Generell kann man herausheben, dass er sehr viel Verantwortung im Spiel übernahm; also nicht nur innerhalb seiner Zone, sondern auch für das Spiel über seinen Horizont hinaus. Er positionierte sich ballfern sehr aufmerksam, um hier und da die Kompaktheit zu erhöhen, und bewegte sich mit dem Ball sehr geschickt in der Gesamtdynamik der Angriffe, sodass er zuweilen bestimmte Bewegungen der Mitspieler auslösen konnte.

Guter Fußball

Eigentlich ganz interessant, dass wir auf Spielverlagerung weder zu Gündogan, noch zu Modric oder Thiago eine Spieleranalyse haben. Auf den ersten Blick bieten sie sich an für eine Lobpreisung ihres Genies. Wenn man aber erst einmal festgestellt hat, wie komplett und wertvoll diese Spielertypen sind, und man keine In-depth-Analyse mit tausend individuellen Kleinigkeiten durchführen will, wird es schwierig, mehr über diese Art von Spieler zu sagen. Sie sind ganz einfach extrem gute Fußballer. Das sieht auch jeder, der genau hinsieht; es sind ja durchaus Fußballer, die im Grunde unangefochten gut sind. Das Problem ist eigentlich nur, all ihre Qualität angemessen wertzuschätzen.

So bleibt auch bezüglich Ardiles nur zu sagen: Unheimlich geiler Kicker. Schade, dass er im europäischen Vereinsfußball nicht noch etwas mehr gerissen hat. Und ein bisschen auch schade, dass er 40 Jahre zu früh geboren wurde, um den Fußball zu spielen, zu dem er berufen gewesen wäre.

______________________________

Deine Aufgaben:
1. Kannst du aus dem Textauszug über Ardiles die Stelle abschreiben, die bei „Guter Fußball“ beginnt und bei „Qualität angemessen wertzuschätzen.“ endet?
2. Kannst du den Text über den Fußballer Ardiles nach seinem letzten Satz aufgreifen und weiterschreiben?

______________________________

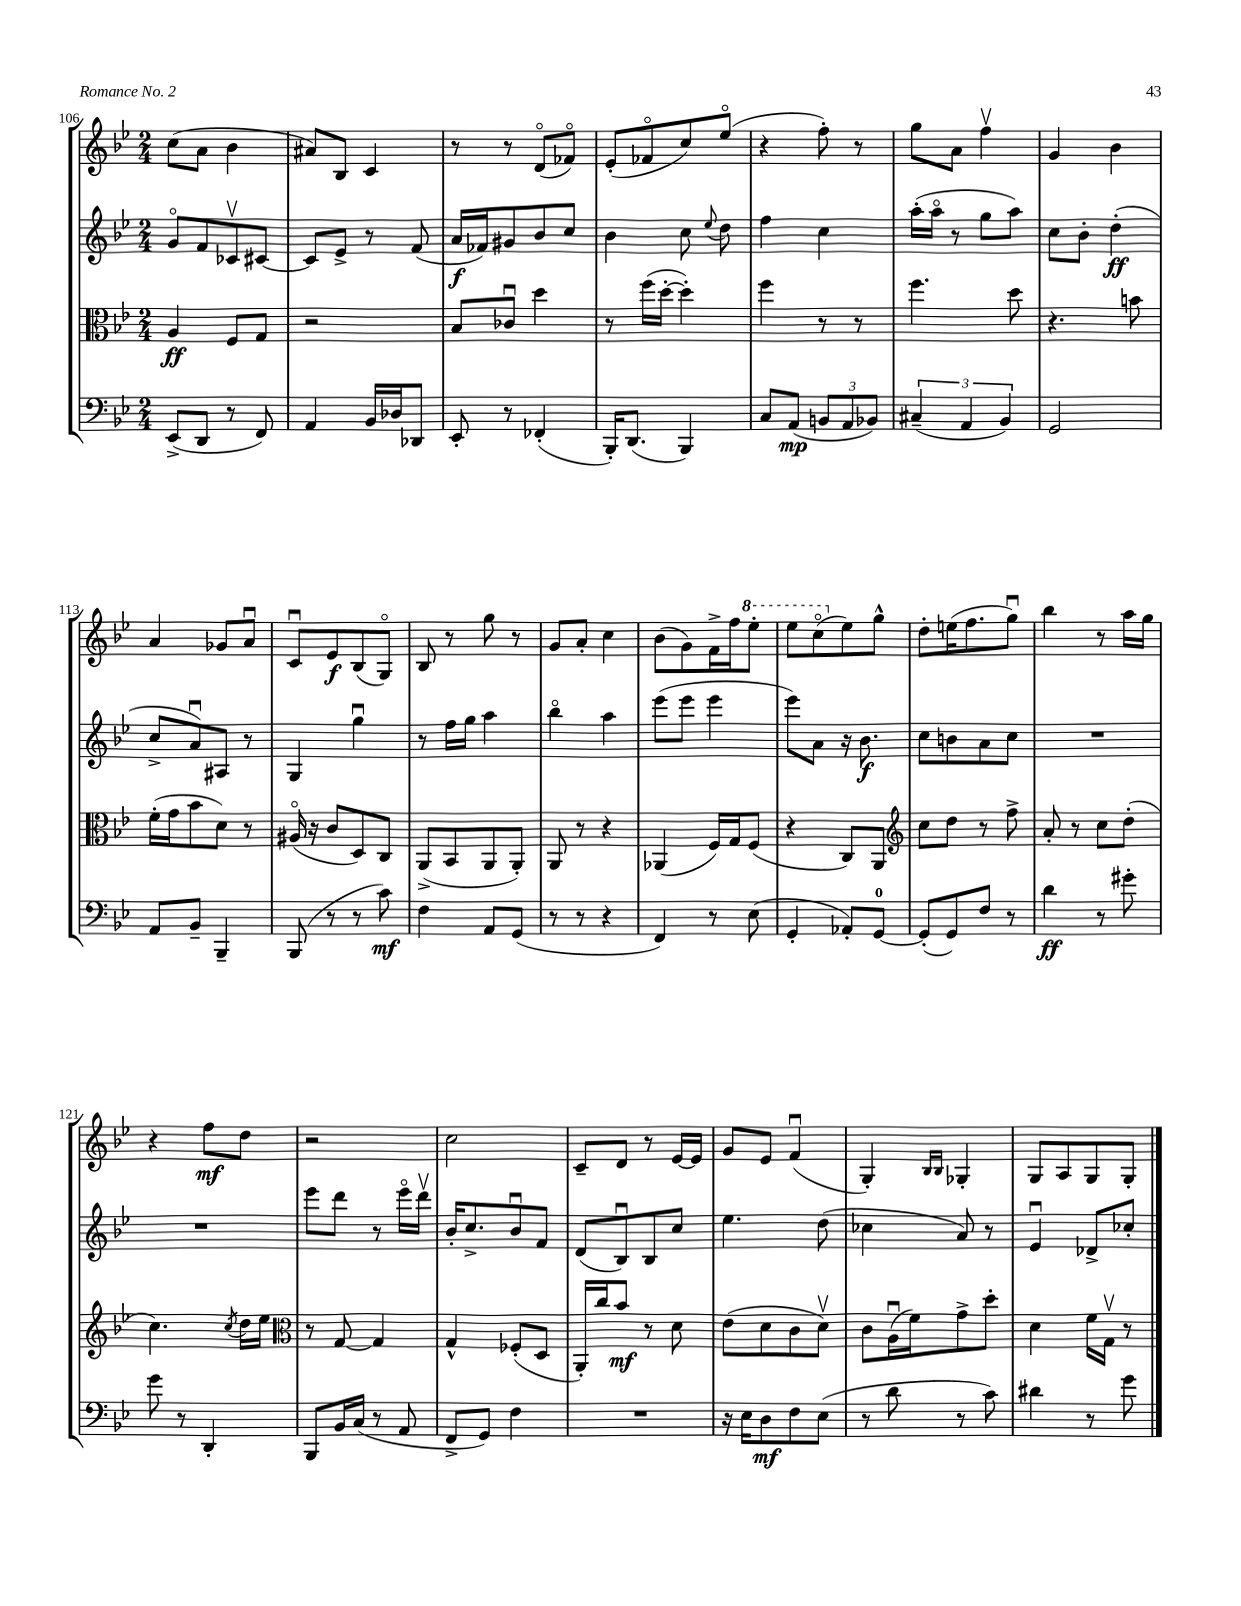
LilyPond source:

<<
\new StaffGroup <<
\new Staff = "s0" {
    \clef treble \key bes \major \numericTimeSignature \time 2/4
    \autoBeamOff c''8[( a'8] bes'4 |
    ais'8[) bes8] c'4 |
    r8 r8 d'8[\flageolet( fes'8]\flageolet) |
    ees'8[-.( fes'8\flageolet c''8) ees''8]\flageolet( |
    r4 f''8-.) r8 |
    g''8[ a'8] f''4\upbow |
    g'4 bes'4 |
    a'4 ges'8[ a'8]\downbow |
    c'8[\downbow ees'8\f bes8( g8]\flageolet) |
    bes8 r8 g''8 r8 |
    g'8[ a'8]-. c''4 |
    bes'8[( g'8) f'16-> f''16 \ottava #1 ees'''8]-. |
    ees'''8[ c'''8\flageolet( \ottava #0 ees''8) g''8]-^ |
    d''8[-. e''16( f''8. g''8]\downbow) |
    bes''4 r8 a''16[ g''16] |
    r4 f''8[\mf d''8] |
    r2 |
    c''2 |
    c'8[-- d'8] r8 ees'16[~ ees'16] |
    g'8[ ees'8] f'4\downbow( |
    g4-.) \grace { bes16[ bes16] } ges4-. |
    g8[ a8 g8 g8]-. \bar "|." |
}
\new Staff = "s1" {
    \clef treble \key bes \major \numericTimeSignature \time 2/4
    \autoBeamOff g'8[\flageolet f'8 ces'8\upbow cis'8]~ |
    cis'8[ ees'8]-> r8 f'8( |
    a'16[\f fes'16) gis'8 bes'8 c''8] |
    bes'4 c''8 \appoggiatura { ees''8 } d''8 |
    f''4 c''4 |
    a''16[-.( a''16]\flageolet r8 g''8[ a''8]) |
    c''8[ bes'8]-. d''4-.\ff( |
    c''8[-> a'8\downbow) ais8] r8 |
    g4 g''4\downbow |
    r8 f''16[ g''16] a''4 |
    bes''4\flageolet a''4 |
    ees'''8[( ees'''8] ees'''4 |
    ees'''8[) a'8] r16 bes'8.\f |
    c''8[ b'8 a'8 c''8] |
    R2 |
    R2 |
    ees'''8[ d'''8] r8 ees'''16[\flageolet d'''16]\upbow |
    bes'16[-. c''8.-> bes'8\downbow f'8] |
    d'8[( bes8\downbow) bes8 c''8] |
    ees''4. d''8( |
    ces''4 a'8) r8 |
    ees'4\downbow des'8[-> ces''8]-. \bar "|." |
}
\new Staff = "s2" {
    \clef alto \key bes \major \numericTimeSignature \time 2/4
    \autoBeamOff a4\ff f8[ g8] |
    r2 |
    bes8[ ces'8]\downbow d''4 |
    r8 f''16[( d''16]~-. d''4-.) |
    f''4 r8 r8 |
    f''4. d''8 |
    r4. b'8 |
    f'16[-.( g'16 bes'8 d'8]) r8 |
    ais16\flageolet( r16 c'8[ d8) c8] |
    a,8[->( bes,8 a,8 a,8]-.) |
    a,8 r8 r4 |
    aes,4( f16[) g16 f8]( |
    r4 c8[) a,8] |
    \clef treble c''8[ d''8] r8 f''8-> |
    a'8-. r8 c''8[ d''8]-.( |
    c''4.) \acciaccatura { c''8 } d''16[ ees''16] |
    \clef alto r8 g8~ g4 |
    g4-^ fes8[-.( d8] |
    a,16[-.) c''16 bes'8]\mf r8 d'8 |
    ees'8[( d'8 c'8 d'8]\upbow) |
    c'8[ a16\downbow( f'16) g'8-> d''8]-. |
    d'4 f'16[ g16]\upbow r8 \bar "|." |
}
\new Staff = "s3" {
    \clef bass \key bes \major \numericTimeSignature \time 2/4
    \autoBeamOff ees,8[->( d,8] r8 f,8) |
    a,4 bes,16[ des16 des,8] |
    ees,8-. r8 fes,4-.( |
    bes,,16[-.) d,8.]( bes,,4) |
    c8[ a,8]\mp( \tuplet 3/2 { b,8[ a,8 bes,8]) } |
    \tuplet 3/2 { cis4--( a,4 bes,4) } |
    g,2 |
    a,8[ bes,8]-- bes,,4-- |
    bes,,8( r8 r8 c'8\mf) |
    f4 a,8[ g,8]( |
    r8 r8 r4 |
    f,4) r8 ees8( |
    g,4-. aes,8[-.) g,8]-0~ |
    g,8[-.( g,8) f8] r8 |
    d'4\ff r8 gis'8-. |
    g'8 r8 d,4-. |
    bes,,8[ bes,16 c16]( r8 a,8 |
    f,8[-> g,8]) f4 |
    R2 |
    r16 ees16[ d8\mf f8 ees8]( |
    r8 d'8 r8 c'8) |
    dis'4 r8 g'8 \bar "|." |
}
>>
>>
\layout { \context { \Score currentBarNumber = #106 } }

______________________________

Deine Antworten:
1.
Guter Fußball

Eigentlich ganz interessant, dass wir auf Spielverlagerung weder zu Gündogan, noch zu Modric oder Thiago eine Spieleranalyse haben. Auf den ersten Blick bieten sie sich an für eine Lobpreisung ihres Genies. Wenn man aber erst einmal festgestellt hat, wie komplett und wertvoll diese Spielertypen sind, und man keine In-depth-Analyse mit tausend individuellen Kleinigkeiten durchführen will, wird es schwierig, mehr über diese Art von Spieler zu sagen. Sie sind ganz einfach extrem gute Fußballer. Das sieht auch jeder, der genau hinsieht; es sind ja durchaus Fußballer, die im Grunde unangefochten gut sind. Das Problem ist eigentlich nur, all ihre Qualität angemessen wertzuschätzen.

2.
Schorsch 18. Dezember 2015 um 17:46

Ardiles ist sicherlich eine gute Wahl auf dieser Position; ich kann da zustimmen und will auch nicht meckern.

Es ist nur so, dass ich Ardiles bei der WM 78 in Argentinien mit einer harten, durchaus mitunter unfairen Spielweise in Erinnerung habe. Irgendein Kommentator (ich weiß nicht mehr wer) hatte ihn damals deswegen auch als ‚Giftzwerg‘ bezeichnet. Und so ganz Unrecht hatte er in meinen Augen nicht.

Jenseits der Bewertung einzelner Spieler und Teams bei dieser WM habe ich immer ein mehr als ungutes Gefühl, wenn ich an diese WM zurückdenke. Schon damals war ich persönlich für einen Boykott. Neben den unsäglichen Zuständen im Lande kamen dann auch noch die Schiebereien hinzu. Seit der WM 1934 hatte es kein Turnier gegeben, das von den Machthabern derart beeinflusst worden ist. Hinzu kommen die absolut inakzeptablen Schikanen (auch durch fanatisierte Zuschauer) der niederländischen Nationalelf direkt vor dem Finale. Eine WM der Schande, und der WM-Titel Argentiniens ist mit einem sehr großen Fragezeichen zu versehen. Auch wenn Herr Menotti es vor allem im nachhinein sehr gut verstand, insbesondere sich selbst im positiven Licht erscheinen zu lassen.

Das ändert nichts an der fußballerischen Qualität eines Osvaldo Ardiles.

Antworten

HK 18. Dezember 2015 um 19:02

Du sagst es: Das ändert nichts an der fußballerischen Qualität eines Osvaldo Ardiles.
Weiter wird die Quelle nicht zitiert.